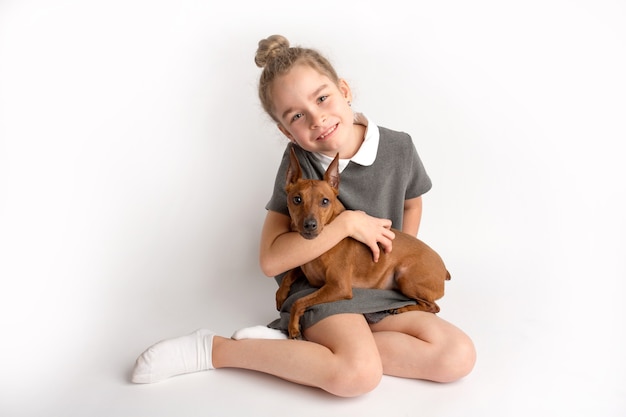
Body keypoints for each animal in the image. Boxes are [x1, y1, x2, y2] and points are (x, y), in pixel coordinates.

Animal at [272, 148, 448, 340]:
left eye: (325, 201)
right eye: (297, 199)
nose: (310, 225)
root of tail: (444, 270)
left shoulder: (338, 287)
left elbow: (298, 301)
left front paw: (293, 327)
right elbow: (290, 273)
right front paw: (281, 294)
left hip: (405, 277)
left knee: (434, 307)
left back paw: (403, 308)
——
Directions :: Gather each line in these records that contains the string "left".

The answer ::
left eye: (325, 201)
left shoulder: (338, 287)
left elbow: (298, 301)
left front paw: (293, 327)
left hip: (405, 277)
left knee: (434, 307)
left back paw: (403, 308)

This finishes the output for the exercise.